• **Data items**
======

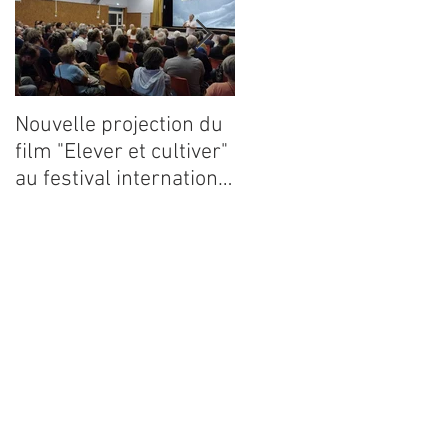
Nouvelle projection du
Dynafor présent à la
film "Elever et cultiver"
13ième édition du
au festival international
congrès ECE 2026
de films Terre Vivante
en Comminges le 3
août 2026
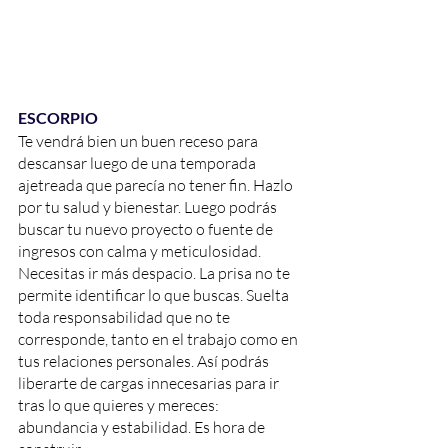
ESCORPIO
Te vendrá bien un buen receso para 
descansar luego de una temporada 
ajetreada que parecía no tener fin. Hazlo 
por tu salud y bienestar. Luego podrás 
buscar tu nuevo proyecto o fuente de 
ingresos con calma y meticulosidad. 
Necesitas ir más despacio. La prisa no te 
permite identificar lo que buscas. Suelta 
toda responsabilidad que no te 
corresponde, tanto en el trabajo como en 
tus relaciones personales. Así podrás 
liberarte de cargas innecesarias para ir 
tras lo que quieres y mereces: 
abundancia y estabilidad. Es hora de 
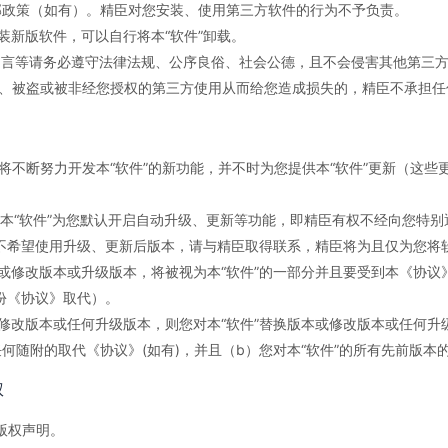
部政策（如有）。精臣对您安装、使用第三方软件的行为不予负责。
安装新版软件，可以自行将本“软件”卸载。
留言等请务必遵守法律法规、公序良俗、社会公德，且不会侵害其他第三
失、被盗或被非经您授权的第三方使用从而给您造成损失的，精臣不承担任
臣将不断努力开发本“软件”的新功能，并不时为您提供本“软件”更新（这
本“软件”为您默认开启自动升级、更新等功能，即精臣有权不经向您特别通
不希望使用升级、更新后版本，请与精臣取得联系，精臣将为且仅为您将
本或修改版本或升级版本，将被视为本“软件”的一部分并且要受到本《协
份《协议》取代）。
或修改版本或任何升级版本，则您对本“软件”替换版本或修改版本或任何升
何随附的取代《协议》(如有)，并且（b）您对本“软件”的所有先前版本
权
及版权声明。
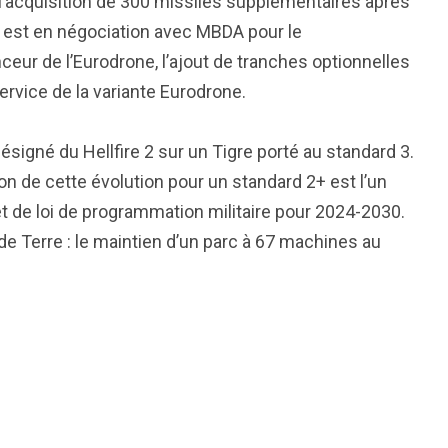
 l’acquisition de 300 missiles supplémentaires après
est en négociation avec MBDA pour le
eur de l’Eurodrone, l’ajout de tranches optionnelles
service de la variante Eurodrone.
ésigné du Hellfire 2 sur un Tigre porté au standard 3.
on de cette évolution pour un standard 2+ est l’un
 de loi de programmation militaire pour 2024-2030.
 de Terre : le maintien d’un parc à 67 machines au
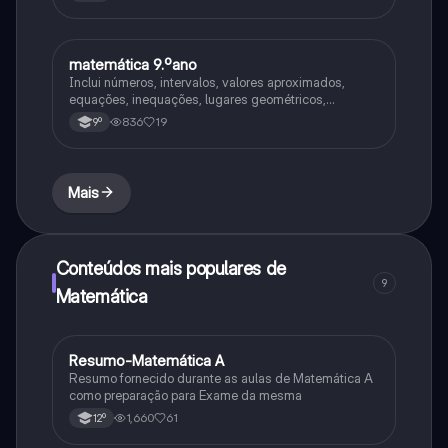
Identificar e comparar números inteiros ✅ Usar a reta
numérica com confiança ✅ Resolver problemas com
matemática 9.ºano
Matemática
Inclui números, intervalos, valores aproximados,
equações, inequações, lugares geométricos,
trigonometria e muito mais!
836
19
9º
Mais
Conteúdos mais populares de
9
Matemática
Resumo-Matemática A
Matemática
Resumo fornecido durante as aulas de Matemática A
como preparação para Exame da mesma
1,660
61
12º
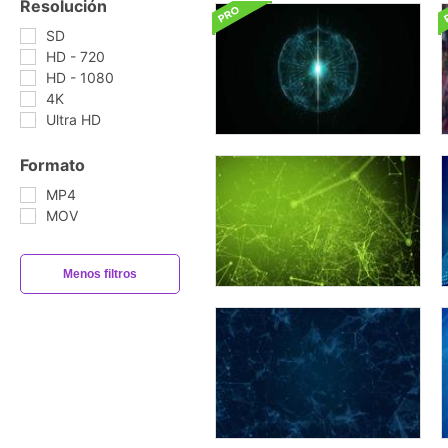
Resolución
SD
HD - 720
HD - 1080
4K
Ultra HD
Formato
MP4
MOV
Menos filtros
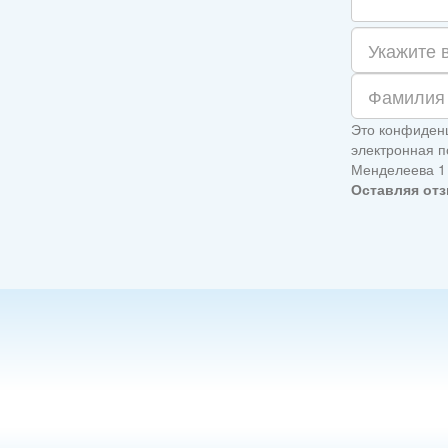
Это конфиденц
электронная по
Менделеева 1
Оставляя отз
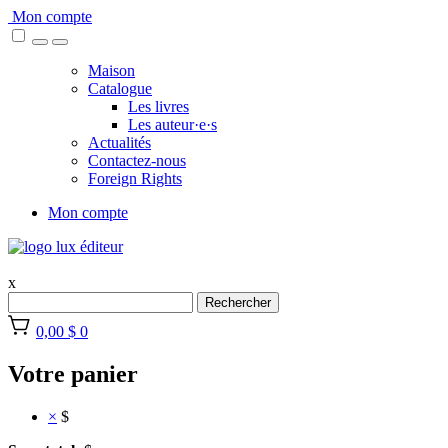
Skip
Mon compte
to
content
Maison
Catalogue
Les livres
Les auteur·e·s
Actualités
Contactez-nous
Foreign Rights
Mon compte
x
Rechercher
0,00 $
0
Votre panier
×
$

======

• **What is being asked**
Could you set down the records above word for word, without any of the pictures?

• **Written solution**
Nouvelle projection du
Dynafor présent à la
film "Elever et cultiver"
13ième édition du
au festival international
congrès ECE 2026
de films Terre Vivante
en Comminges le 3
août 2026
ESCORPIO
Te vendrá bien un buen receso para 
descansar luego de una temporada 
ajetreada que parecía no tener fin. Hazlo 
por tu salud y bienestar. Luego podrás 
buscar tu nuevo proyecto o fuente de 
ingresos con calma y meticulosidad. 
Necesitas ir más despacio. La prisa no te 
permite identificar lo que buscas. Suelta 
toda responsabilidad que no te 
corresponde, tanto en el trabajo como en 
tus relaciones personales. Así podrás 
liberarte de cargas innecesarias para ir 
tras lo que quieres y mereces: 
abundancia y estabilidad. Es hora de 
部政策（如有）。精臣对您安装、使用第三方软件的行为不予负责。
安装新版软件，可以自行将本“软件”卸载。
留言等请务必遵守法律法规、公序良俗、社会公德，且不会侵害其他第三
失、被盗或被非经您授权的第三方使用从而给您造成损失的，精臣不承担任
臣将不断努力开发本“软件”的新功能，并不时为您提供本“软件”更新（这
本“软件”为您默认开启自动升级、更新等功能，即精臣有权不经向您特别通
不希望使用升级、更新后版本，请与精臣取得联系，精臣将为且仅为您将
本或修改版本或升级版本，将被视为本“软件”的一部分并且要受到本《协
份《协议》取代）。
或修改版本或任何升级版本，则您对本“软件”替换版本或修改版本或任何升
何随附的取代《协议》(如有)，并且（b）您对本“软件”的所有先前版本
权
及版权声明。
 l’acquisition de 300 missiles supplémentaires après
est en négociation avec MBDA pour le
eur de l’Eurodrone, l’ajout de tranches optionnelles
service de la variante Eurodrone.
ésigné du Hellfire 2 sur un Tigre porté au standard 3.
on de cette évolution pour un standard 2+ est l’un
 de loi de programmation militaire pour 2024-2030.
 de Terre : le maintien d’un parc à 67 machines au
Identificar e comparar números inteiros ✅ Usar a reta
numérica com confiança ✅ Resolver problemas com
matemática 9.ºano
Matemática
Inclui números, intervalos, valores aproximados,
equações, inequações, lugares geométricos,
trigonometria e muito mais!
836
19
9º
Mais
Conteúdos mais populares de
9
Matemática
Resumo-Matemática A
Matemática
Resumo fornecido durante as aulas de Matemática A
como preparação para Exame da mesma
1,660
61
12º
Resolución
SD
HD - 720
HD - 1080
4K
Ultra HD
Formato
MP4
MOV
Menos filtros
Это конфиденц
электронная по
Менделеева 1
Оставляя отз
Skip
Mon compte
to
content
Maison
Catalogue
Les livres
Les auteur·e·s
Actualités
Contactez-nous
Foreign Rights
Mon compte
x
Rechercher
0,00 $
0
Votre panier
×
$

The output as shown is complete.